== Segment start ==
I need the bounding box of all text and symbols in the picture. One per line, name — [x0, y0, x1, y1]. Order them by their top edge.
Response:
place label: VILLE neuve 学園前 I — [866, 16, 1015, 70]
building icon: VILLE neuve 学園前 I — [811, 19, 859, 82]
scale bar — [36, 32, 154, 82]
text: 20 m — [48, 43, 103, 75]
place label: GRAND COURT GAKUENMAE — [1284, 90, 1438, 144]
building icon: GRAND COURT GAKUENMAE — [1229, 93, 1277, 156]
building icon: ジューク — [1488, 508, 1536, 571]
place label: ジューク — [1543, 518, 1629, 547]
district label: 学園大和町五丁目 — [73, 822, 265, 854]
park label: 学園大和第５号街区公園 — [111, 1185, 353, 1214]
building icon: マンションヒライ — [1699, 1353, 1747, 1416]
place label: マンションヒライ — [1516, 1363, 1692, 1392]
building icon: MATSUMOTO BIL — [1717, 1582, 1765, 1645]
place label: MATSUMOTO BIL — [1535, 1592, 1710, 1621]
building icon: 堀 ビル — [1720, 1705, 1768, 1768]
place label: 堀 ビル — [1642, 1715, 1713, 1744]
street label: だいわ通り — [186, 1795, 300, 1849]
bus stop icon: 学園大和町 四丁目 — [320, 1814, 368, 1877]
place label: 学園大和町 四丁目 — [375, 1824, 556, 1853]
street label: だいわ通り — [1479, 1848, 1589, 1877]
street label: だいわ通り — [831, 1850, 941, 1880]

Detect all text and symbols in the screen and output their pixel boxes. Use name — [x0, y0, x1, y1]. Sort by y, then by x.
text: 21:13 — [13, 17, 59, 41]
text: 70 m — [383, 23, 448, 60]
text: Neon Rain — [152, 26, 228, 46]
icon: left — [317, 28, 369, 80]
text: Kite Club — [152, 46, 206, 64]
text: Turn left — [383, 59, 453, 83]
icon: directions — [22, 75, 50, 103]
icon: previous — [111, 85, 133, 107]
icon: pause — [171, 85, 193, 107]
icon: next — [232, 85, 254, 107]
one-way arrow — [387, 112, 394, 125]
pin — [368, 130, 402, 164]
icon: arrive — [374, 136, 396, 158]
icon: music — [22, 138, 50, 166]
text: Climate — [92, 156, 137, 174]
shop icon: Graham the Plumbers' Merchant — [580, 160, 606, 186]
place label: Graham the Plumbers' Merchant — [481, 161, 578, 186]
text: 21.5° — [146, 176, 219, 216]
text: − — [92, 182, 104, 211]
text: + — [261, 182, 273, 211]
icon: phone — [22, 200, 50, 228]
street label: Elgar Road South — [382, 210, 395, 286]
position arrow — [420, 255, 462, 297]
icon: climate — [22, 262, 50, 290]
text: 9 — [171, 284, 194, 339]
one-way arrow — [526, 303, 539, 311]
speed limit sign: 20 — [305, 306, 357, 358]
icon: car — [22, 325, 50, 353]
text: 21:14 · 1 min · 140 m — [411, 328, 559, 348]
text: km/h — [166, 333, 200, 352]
== Segment end ==
** What to produce **
Please report every line in the entries above that holds the string "name".

** The answer **
I need the bounding box of all text and symbols in the picture. One per line, name — [x0, y0, x1, y1]. Order them by their top edge.
Detect all text and symbols in the screen and output their pixel boxes. Use name — [x0, y0, x1, y1]. Sort by y, then by x.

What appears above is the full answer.